Polyurethane (PE), or the base material that we use for most artificial plants or screening, is renowned for its high tensile strength, elasticity and its ability to resist grease, solvents, chemicals and physical abrasion. These traits make it both economical to use in manufacturing and ideal for use in the garden where materials are likely to encounter all of these challenges. Aromatic TPUs, which make up the majority of polymers used in our products, stand up particularly well to these, as well as showing a high resistance to weathering caused by rain.
Where’s the problem then?
PE does have a tendency to discolour and become brittle when exposed to ultraviolet light for long periods of time. This can be a major drawback when designing products for the garden, especially for those to be used in direct sunlight. You may have noticed garden products that have faded from green to a blueish colour. Or perhaps you have seen your products slowly begin to perish, becoming brittle and broken around the edges. This is especially true if you have ever left an indoor product outside for too long, as they often contain none of the chemicals needed to strengthen plastics. As the treatment of plastics is expensive and somewhat complicated, there are companies that do not invest the time or money into ensuring your outdoor products are strong enough to last. The result is, you get a product that appears good quality when you get it, but 6 months down the line it is already showing signs of deterioration.
Tell me more about the chemistry
Urethanes are susceptible to free radical pathways induced by ultraviolet light.

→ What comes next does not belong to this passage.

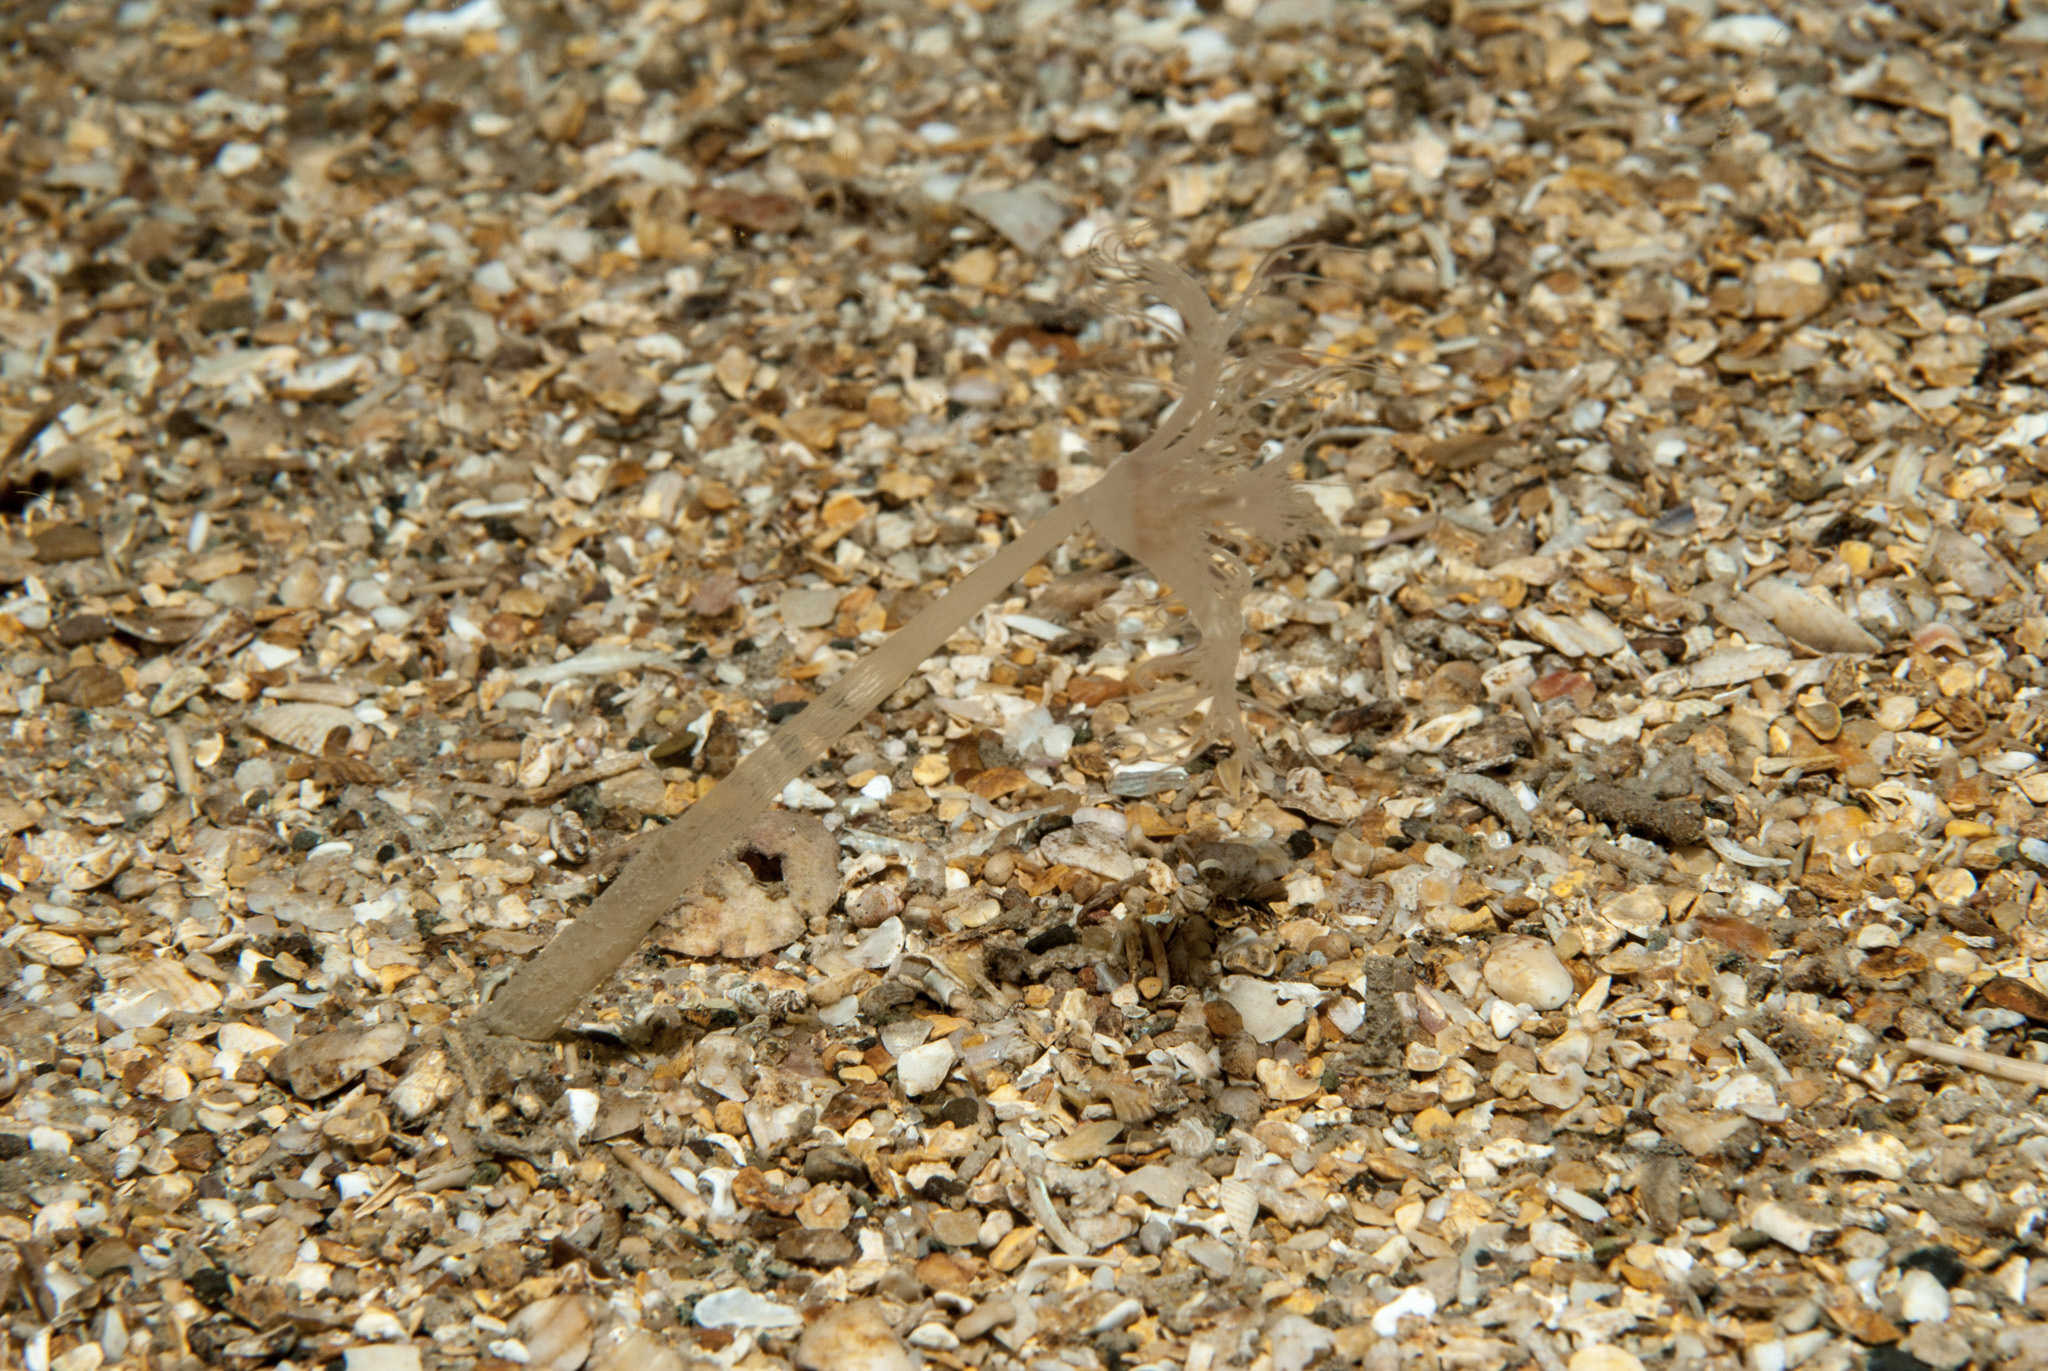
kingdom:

Without delving into the organic chemistry too deeply, the energy from the UV light splits Chlorine [CL2] molecules, leaving two chlorine “free radicals”, with an electron deficiency, raring to bind to the nearest molecule it can find. Within polymers, the weak bonds of the hydrocarbon chain make an easy target. The chlorine radical pulls it apart, snatches a hydrogen atom, and disappears into the distance in a cloud of hydrochloric acid, leaving behind a broken home of a hydrocarbon chain: Polarized, weakened and susceptible to further degradation.

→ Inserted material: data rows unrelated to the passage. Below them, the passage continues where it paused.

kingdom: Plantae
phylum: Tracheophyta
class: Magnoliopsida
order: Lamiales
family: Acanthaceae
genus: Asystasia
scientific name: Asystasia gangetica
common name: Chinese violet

In plastics, this leads to the breakdown of the pigments that give it colour. And reds and greens are particularly affected, which is why you often see fade in these colours. Yellows do very well - you may notice if you go to a hot country like spain, along with white plastics, they use yellow a lot in their awnings and umbrellas etc. to prevent this fade.
How we solve the problem
We add UV stabilizing chemicals to our PE - approximately 3% of the material is made up by this stabiliser. The stabilizer acts to absorb the energy from the UV light, so preventing it from radicalizing the molecules within the plastic. This is very effective at preventing the deterioration caused by light and after extensive testing, we found 3% to be an optimal level to increase the longevity of our products. There is now no fade of colour, even greens, after the equivalent of two years weathering carried out in a specialist weathering facility. There was also no degradation of the mechanical properties of the material, with no increase in brittleness or decrease in pre tensile strength. We believe this provides us with a material superior to most on the market, enabling you to enjoy your products for longer.